Le chef de guerre d'un des groupes armés les plus importants de l'est de la République démocratique du Congo a été destitué par ses lieutenants, a annoncé cette milice dans un communiqué, ce que confirment vendredi des experts du Kivu.

Le "haut commandement du mouvement politico-militaire Nduma defense of Congo/Renové" a annoncé dans un communiqué qu'il destituait "Shimiray Mwisa Guidon du poste de commandant en chef du mouvement".

Il est remplacé par un certain Gilbert Bwira, d'après ce communiqué daté du 8 juillet.


Le NDC/R prétend lutter contre les rebelles hutus rwandais des Forces démocratiques de libération du Rwanda (FDLR) dans les micro-conflits du Nord et du Sud-Kivu, qui continuent à tuer des dizaines de civils et contraindre des milliers d'autres à fuir les violences.

"Le NDC-R est le groupe armé qui contrôle la plus vaste étendue de territoire du Kivu", selon les experts du "Baromètre sécuritaire du Kivu" (KST en anglais) répertoriant chaque mois les victimes de ces conflits dans une région riche en minerais comme le coltan.

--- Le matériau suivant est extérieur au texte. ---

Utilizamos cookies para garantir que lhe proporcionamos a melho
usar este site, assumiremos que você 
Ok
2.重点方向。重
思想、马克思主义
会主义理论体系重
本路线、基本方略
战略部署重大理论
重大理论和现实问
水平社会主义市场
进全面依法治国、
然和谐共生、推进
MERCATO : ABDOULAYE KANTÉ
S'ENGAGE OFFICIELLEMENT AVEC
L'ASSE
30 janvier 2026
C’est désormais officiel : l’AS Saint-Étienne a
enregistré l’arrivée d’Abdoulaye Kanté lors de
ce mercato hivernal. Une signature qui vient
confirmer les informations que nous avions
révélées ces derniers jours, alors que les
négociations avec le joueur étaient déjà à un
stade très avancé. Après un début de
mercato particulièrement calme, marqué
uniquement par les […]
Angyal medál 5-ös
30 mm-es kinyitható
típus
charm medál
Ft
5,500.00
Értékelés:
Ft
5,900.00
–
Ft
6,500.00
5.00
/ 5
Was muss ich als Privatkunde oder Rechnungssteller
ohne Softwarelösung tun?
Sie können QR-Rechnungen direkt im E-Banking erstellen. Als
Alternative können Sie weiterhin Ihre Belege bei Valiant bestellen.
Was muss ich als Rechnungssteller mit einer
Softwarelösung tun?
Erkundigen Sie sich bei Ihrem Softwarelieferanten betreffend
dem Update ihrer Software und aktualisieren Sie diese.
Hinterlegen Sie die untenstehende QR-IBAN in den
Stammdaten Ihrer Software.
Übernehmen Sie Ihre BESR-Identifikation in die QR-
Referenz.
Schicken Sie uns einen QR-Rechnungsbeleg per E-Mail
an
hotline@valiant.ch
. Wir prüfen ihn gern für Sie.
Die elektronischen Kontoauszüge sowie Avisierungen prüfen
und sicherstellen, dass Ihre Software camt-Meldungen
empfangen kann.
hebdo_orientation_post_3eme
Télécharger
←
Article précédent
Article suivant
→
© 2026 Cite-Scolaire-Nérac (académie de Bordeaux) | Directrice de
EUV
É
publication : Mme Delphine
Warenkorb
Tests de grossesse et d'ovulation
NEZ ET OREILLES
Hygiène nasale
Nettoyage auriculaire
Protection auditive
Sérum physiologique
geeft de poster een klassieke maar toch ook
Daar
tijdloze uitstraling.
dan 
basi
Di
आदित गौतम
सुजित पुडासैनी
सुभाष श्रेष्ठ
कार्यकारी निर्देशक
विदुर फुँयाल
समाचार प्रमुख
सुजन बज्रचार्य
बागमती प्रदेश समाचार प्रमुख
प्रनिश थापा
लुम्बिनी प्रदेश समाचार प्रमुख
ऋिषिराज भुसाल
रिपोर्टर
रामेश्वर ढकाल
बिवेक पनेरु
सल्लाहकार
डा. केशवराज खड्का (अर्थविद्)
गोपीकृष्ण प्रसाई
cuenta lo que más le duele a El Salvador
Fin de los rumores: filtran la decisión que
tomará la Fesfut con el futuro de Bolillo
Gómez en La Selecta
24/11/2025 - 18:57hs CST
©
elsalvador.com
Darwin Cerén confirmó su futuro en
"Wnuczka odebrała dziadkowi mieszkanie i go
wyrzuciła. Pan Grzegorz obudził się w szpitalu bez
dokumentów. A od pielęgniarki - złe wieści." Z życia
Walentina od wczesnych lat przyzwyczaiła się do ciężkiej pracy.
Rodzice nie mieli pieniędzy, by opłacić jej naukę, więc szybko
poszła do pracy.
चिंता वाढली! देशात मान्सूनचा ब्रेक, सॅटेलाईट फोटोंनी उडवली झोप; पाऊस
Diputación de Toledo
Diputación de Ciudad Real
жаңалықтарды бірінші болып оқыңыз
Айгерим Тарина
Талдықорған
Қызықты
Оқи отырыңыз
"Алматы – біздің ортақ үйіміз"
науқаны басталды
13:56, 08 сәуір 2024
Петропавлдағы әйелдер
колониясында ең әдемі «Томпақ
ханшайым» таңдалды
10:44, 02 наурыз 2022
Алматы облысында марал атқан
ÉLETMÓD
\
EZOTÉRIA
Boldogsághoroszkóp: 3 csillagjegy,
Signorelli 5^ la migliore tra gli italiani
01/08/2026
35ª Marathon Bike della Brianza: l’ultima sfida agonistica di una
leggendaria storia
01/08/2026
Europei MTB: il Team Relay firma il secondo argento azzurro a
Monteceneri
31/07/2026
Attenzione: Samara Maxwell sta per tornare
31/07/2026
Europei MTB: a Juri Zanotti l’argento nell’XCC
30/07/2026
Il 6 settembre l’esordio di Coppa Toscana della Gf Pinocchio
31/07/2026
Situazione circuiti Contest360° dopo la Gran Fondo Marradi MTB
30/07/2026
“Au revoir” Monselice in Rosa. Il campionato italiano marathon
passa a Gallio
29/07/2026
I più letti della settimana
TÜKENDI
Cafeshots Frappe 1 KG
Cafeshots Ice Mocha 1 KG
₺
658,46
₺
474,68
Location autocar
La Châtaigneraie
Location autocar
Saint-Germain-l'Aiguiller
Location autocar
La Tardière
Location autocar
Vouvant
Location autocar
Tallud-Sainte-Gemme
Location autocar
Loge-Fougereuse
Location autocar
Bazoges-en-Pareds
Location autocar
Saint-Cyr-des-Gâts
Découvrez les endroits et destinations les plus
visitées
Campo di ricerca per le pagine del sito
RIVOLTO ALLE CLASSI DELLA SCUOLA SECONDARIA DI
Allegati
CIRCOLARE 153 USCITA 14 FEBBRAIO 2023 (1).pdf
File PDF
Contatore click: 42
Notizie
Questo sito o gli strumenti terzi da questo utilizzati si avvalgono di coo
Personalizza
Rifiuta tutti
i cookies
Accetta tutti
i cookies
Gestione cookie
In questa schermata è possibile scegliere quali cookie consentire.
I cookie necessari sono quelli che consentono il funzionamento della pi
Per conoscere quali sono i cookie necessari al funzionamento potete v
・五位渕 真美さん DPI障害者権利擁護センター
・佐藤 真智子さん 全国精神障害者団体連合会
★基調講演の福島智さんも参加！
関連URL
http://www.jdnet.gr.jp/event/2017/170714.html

Cette destitution a entraîné des combats au sein du groupe, ajoute sur Twitter le KST, évoquant "sept morts du côté #Guidon et deux du côté Bwira, selon un bilan provisoire".

Dans son communiqué, l'état-major du groupe armé reproche à son chef destitué un "comportement déviationniste à l'endroit des idéaux" du groupe, qui "donnent un sens à la lutte que nous menons contre les génocidaires rwandais FDLR".

Lui sont également reprochées "des violations graves du droit international humanitaire", qui lui ont valu "des sanctions des Nations unies en 2018" et un mandat d'arrêt de la justice militaire congolaise en juin 2019.

Le haut commandement du groupe réitère sa volonté de "déposer les armes et de quitter la brousse le plus tôt possible", en espérant que le gouvernement congolais acceptera ses conditions, notamment l'intégration de ses combattants à l'armée régulière.